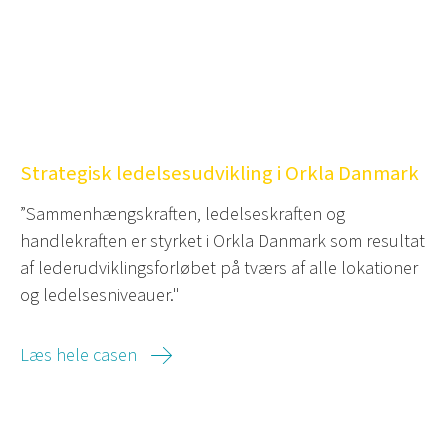
Strategisk ledelsesudvikling i Orkla Danmark
”Sammenhængskraften, ledelseskraften og
handlekraften er styrket i Orkla Danmark som resultat
af lederudviklingsforløbet på tværs af alle lokationer
og ledelsesniveauer."
Læs hele casen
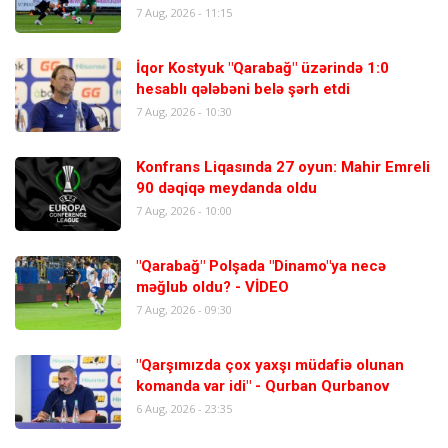
7 Aug, 2026 - 11:15
İqor Kostyuk "Qarabağ" üzərində 1:0
hesablı qələbəni belə şərh etdi
7 Aug, 2026 - 10:30
Konfrans Liqasında 27 oyun: Mahir Emreli
90 dəqiqə meydanda oldu
7 Aug, 2026 - 10:00
"Qarabağ" Polşada "Dinamo"ya necə
məğlub oldu? - VİDEO
7 Aug, 2026 - 09:30
"Qarşımızda çox yaxşı müdafiə olunan
komanda var idi" - Qurban Qurbanov
6 Aug, 2026 - 23:35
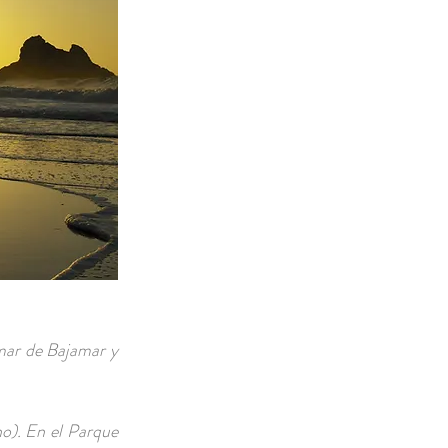
 mar de Bajamar y
no). En el Parque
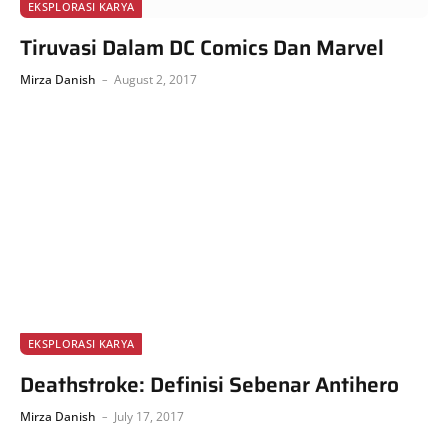
EKSPLORASI KARYA
Tiruvasi Dalam DC Comics Dan Marvel
Mirza Danish
August 2, 2017
EKSPLORASI KARYA
Deathstroke: Definisi Sebenar Antihero
Mirza Danish
July 17, 2017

» **PROBLEM**: Quote every one of the lines above word for word, leaving the pictures out of your answer.

» **REPLY TO THE EXERCISE**:
Strategisk ledelsesudvikling i Orkla Danmark
”Sammenhængskraften, ledelseskraften og
handlekraften er styrket i Orkla Danmark som resultat
af lederudviklingsforløbet på tværs af alle lokationer
og ledelsesniveauer."
Læs hele casen
7 Aug, 2026 - 11:15
İqor Kostyuk "Qarabağ" üzərində 1:0
hesablı qələbəni belə şərh etdi
7 Aug, 2026 - 10:30
Konfrans Liqasında 27 oyun: Mahir Emreli
90 dəqiqə meydanda oldu
7 Aug, 2026 - 10:00
"Qarabağ" Polşada "Dinamo"ya necə
məğlub oldu? - VİDEO
7 Aug, 2026 - 09:30
"Qarşımızda çox yaxşı müdafiə olunan
komanda var idi" - Qurban Qurbanov
6 Aug, 2026 - 23:35
 mar de Bajamar y
no). En el Parque
EKSPLORASI KARYA
Tiruvasi Dalam DC Comics Dan Marvel
Mirza Danish
August 2, 2017
EKSPLORASI KARYA
Deathstroke: Definisi Sebenar Antihero
Mirza Danish
July 17, 2017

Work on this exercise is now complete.